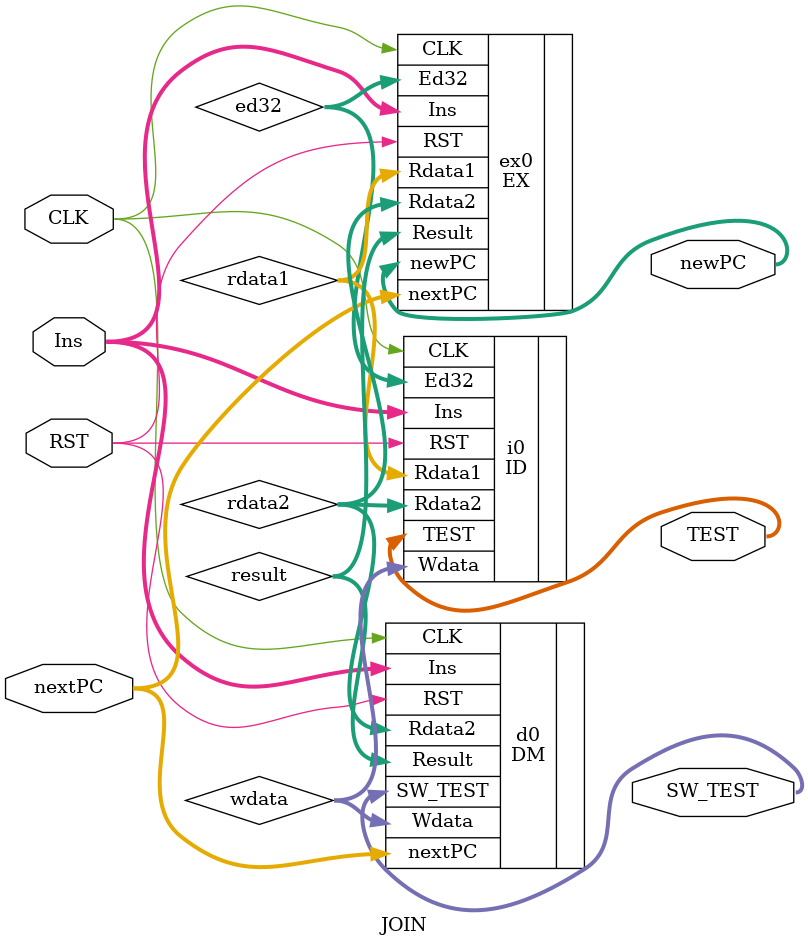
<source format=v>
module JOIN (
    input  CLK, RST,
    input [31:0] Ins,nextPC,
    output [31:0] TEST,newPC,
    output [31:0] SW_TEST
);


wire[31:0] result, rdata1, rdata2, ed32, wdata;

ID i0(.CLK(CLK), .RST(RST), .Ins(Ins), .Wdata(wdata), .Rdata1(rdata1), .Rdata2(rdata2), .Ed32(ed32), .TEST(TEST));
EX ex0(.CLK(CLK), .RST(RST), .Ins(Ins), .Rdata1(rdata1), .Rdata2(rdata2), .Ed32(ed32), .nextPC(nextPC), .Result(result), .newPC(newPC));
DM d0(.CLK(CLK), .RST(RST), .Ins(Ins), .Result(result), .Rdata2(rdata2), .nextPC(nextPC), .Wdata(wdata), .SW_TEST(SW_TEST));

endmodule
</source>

■ ■ ■ ■

Return the material above verbatim, minus the pictures.

<source format=v>
module JOIN (
    input  CLK, RST,
    input [31:0] Ins,nextPC,
    output [31:0] TEST,newPC,
    output [31:0] SW_TEST
);


wire[31:0] result, rdata1, rdata2, ed32, wdata;

ID i0(.CLK(CLK), .RST(RST), .Ins(Ins), .Wdata(wdata), .Rdata1(rdata1), .Rdata2(rdata2), .Ed32(ed32), .TEST(TEST));
EX ex0(.CLK(CLK), .RST(RST), .Ins(Ins), .Rdata1(rdata1), .Rdata2(rdata2), .Ed32(ed32), .nextPC(nextPC), .Result(result), .newPC(newPC));
DM d0(.CLK(CLK), .RST(RST), .Ins(Ins), .Result(result), .Rdata2(rdata2), .nextPC(nextPC), .Wdata(wdata), .SW_TEST(SW_TEST));

endmodule
</source>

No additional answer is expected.